▸ Instruction:
Find every line in the records below that holds the word "traveling" and copy it.

---------- Records to process

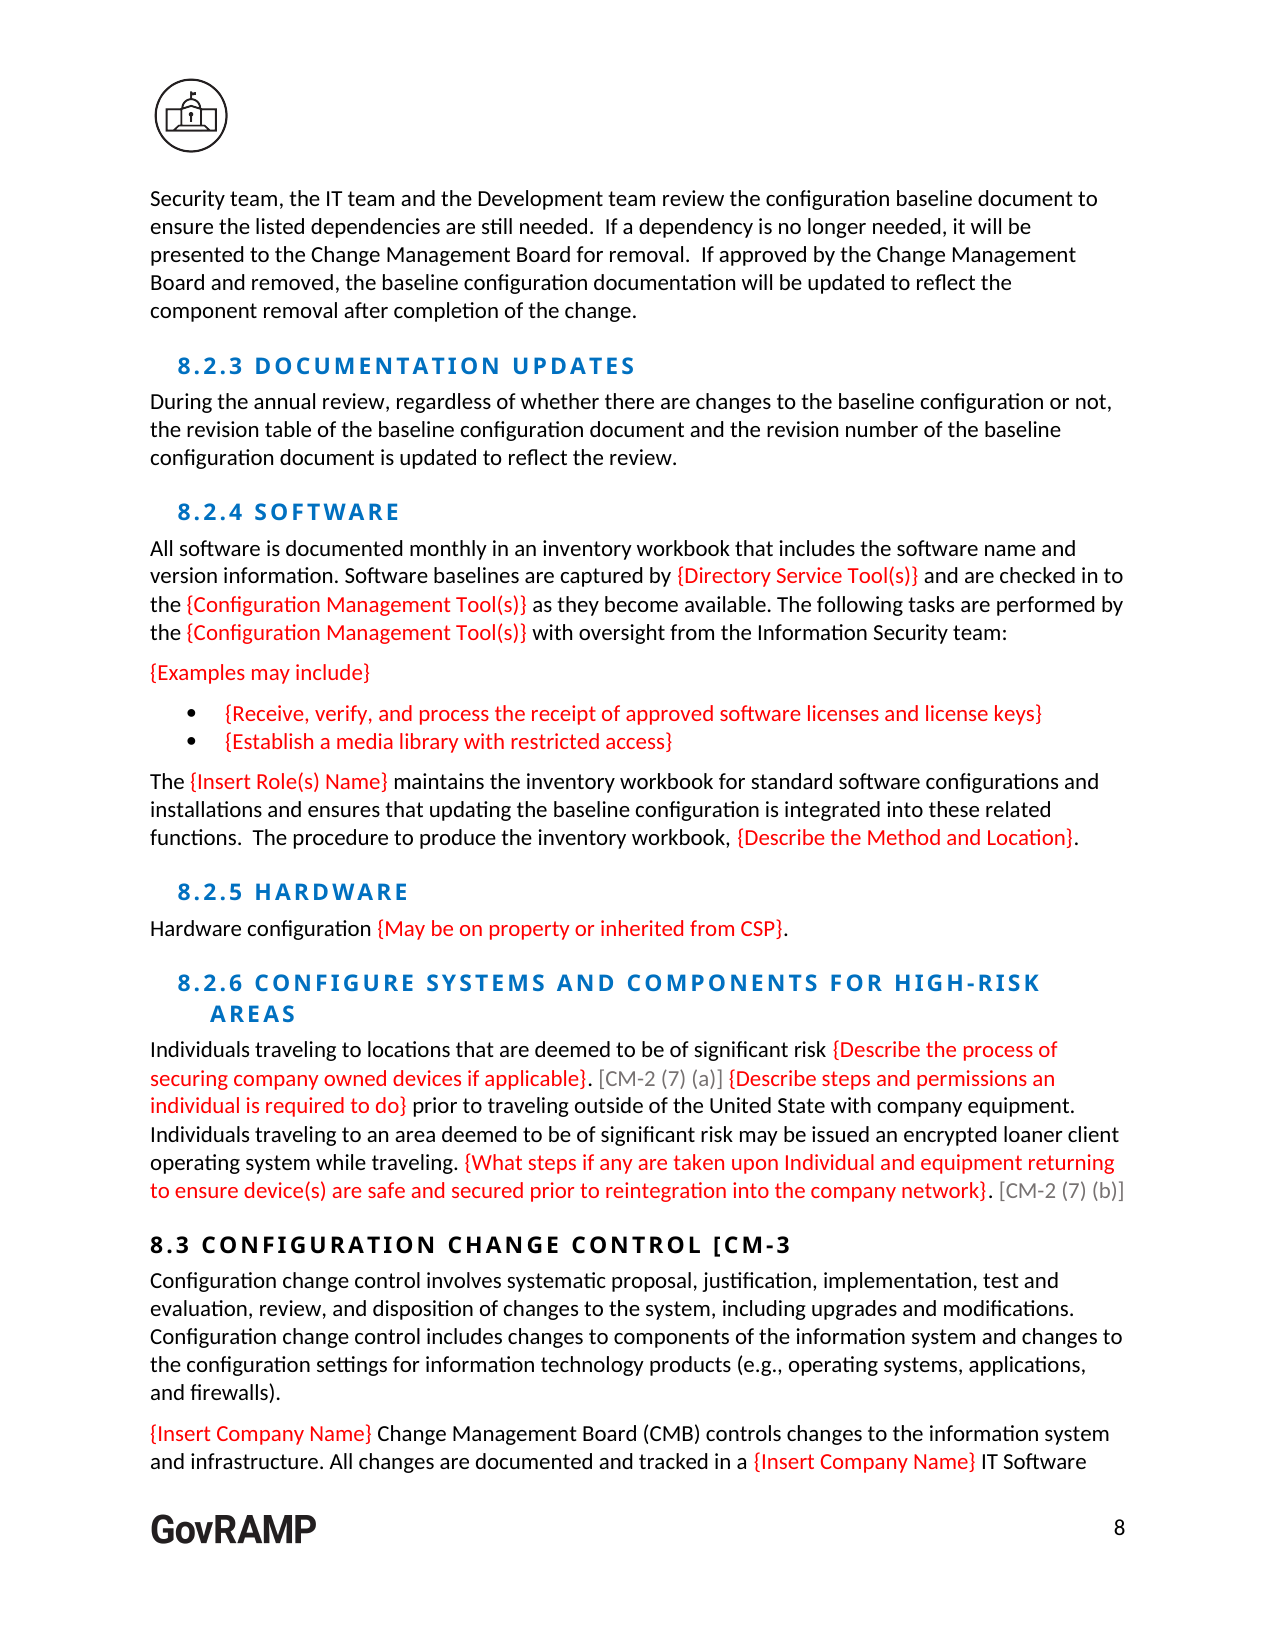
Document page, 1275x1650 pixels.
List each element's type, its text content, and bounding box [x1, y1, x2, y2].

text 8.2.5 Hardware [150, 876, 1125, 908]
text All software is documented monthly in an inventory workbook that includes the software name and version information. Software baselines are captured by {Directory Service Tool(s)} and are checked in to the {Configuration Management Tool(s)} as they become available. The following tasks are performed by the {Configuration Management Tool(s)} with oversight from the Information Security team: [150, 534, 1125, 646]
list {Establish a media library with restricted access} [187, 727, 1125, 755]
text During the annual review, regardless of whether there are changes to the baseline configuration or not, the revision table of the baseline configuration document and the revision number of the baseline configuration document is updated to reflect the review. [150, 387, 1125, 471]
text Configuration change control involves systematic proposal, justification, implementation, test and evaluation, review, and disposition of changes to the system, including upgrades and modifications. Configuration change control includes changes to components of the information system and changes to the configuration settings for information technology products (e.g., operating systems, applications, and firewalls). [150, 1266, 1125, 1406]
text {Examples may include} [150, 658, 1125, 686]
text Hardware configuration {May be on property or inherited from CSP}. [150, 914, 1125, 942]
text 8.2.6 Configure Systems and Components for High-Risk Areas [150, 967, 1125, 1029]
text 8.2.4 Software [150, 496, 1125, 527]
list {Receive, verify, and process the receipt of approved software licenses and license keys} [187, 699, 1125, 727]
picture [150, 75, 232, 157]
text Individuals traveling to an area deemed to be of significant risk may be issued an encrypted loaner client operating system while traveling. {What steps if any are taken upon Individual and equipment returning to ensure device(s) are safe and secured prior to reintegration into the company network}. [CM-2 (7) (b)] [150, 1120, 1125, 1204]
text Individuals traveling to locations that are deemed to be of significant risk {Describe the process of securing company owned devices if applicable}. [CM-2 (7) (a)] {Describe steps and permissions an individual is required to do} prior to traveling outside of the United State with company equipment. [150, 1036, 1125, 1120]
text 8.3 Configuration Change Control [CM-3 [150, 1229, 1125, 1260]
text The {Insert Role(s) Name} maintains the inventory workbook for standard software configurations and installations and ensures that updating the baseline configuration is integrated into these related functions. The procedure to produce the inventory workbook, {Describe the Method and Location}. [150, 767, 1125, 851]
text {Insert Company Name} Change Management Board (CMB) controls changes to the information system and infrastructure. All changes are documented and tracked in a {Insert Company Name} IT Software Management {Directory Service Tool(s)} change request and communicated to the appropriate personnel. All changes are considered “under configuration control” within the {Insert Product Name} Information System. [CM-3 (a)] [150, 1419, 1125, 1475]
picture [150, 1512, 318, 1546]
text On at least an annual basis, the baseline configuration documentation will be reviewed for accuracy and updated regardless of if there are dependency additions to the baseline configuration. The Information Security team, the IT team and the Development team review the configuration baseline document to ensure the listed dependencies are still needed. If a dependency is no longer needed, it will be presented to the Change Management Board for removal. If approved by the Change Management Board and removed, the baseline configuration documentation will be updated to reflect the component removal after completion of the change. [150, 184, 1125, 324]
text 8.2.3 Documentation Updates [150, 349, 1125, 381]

--------------------
---------- Records to process

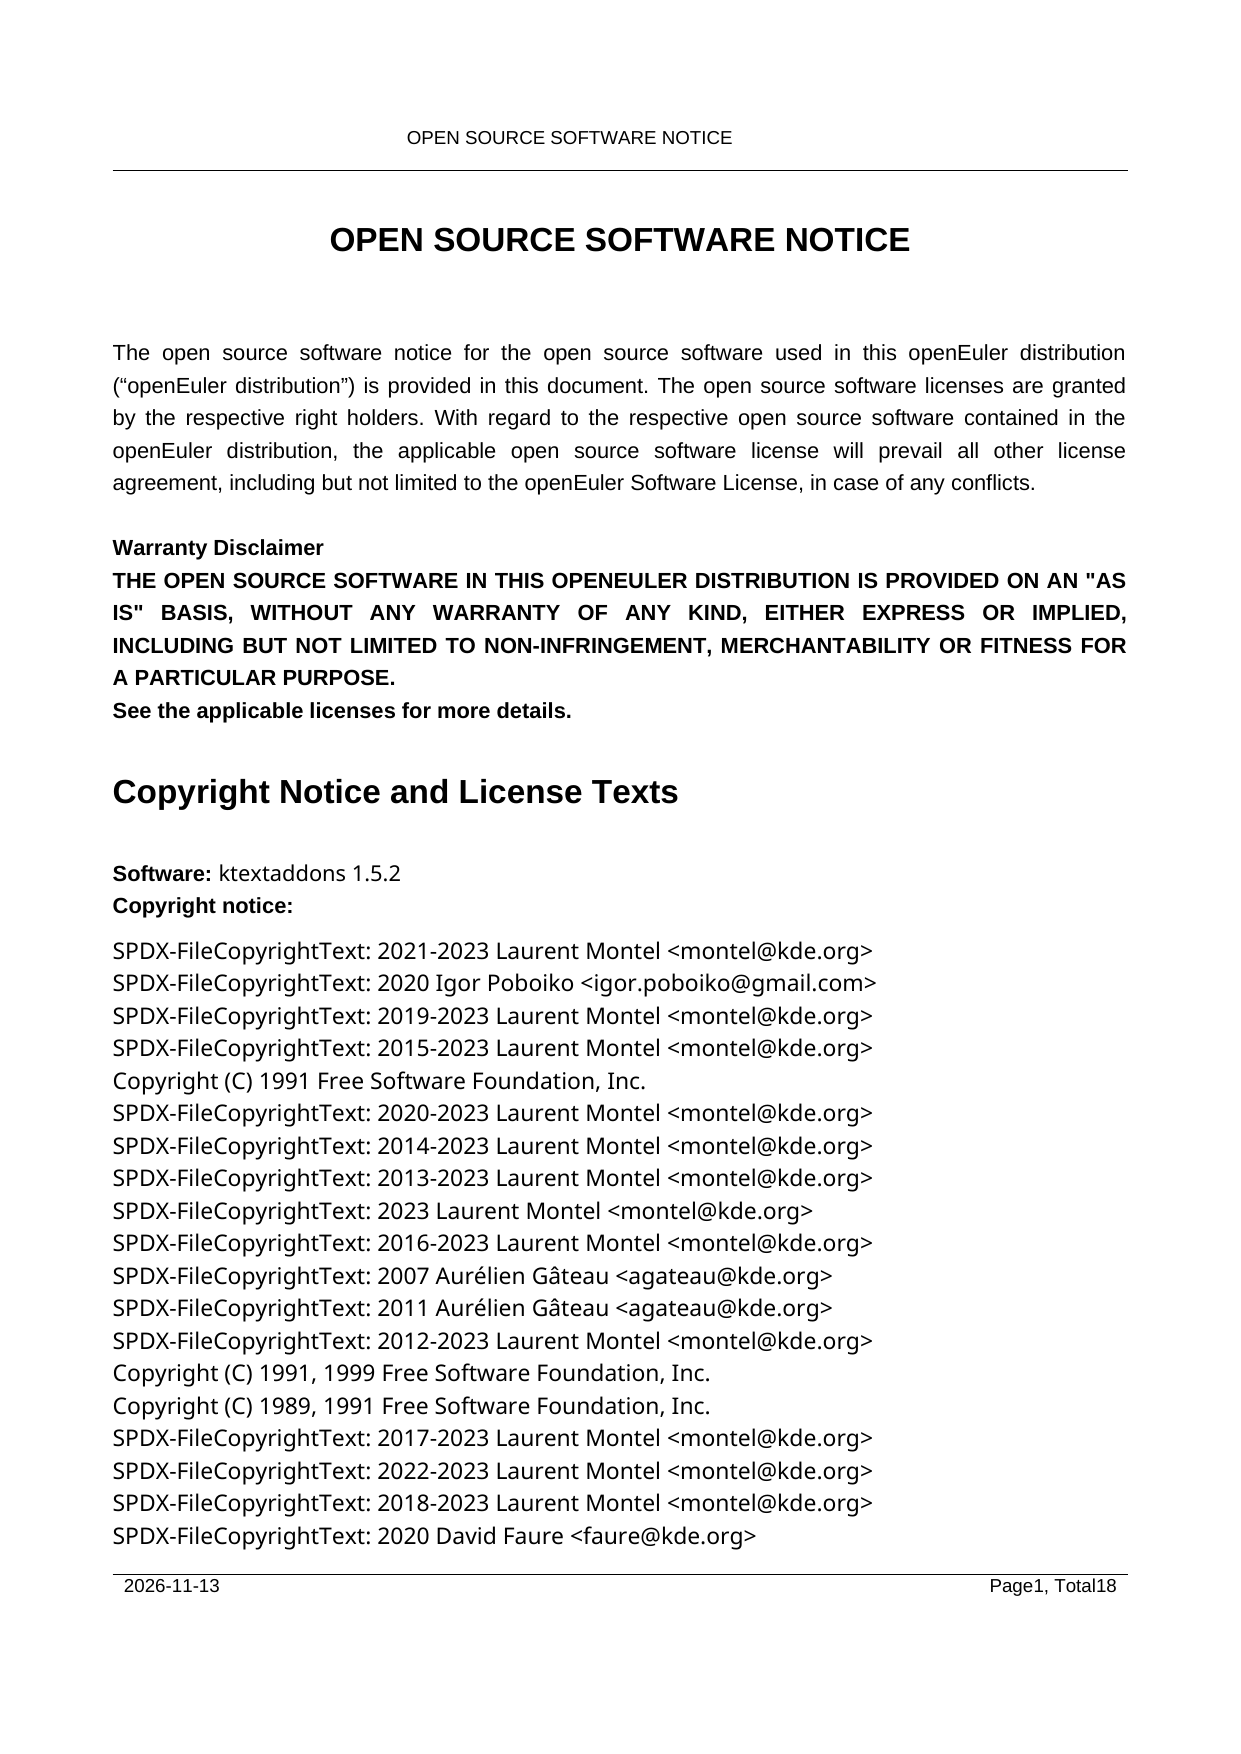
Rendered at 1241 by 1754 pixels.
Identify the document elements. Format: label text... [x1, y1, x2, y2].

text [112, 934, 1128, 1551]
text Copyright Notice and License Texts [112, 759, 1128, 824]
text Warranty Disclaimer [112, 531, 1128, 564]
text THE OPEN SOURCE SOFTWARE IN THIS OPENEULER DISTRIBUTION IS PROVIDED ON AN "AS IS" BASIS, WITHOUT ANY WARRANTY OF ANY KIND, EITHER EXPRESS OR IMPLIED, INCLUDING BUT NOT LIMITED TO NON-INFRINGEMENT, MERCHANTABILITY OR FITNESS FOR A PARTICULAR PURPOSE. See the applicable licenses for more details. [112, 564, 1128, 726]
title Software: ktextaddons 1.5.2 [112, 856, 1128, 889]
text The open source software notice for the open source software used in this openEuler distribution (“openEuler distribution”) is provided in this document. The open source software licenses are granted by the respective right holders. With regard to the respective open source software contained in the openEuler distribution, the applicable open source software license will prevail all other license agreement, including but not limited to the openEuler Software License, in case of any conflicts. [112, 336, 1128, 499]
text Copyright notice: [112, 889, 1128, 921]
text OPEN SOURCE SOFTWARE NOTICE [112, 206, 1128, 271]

--------------------

▸ Answer to the problem:
text Individuals traveling to an area deemed to be of significant risk may be issued an encrypted loaner client operating system while traveling. {What steps if any are taken upon Individual and equipment returning to ensure device(s) are safe and secured prior to reintegration into the company network}. [CM-2 (7) (b)] [150, 1120, 1125, 1204]
text Individuals traveling to locations that are deemed to be of significant risk {Describe the process of securing company owned devices if applicable}. [CM-2 (7) (a)] {Describe steps and permissions an individual is required to do} prior to traveling outside of the United State with company equipment. [150, 1036, 1125, 1120]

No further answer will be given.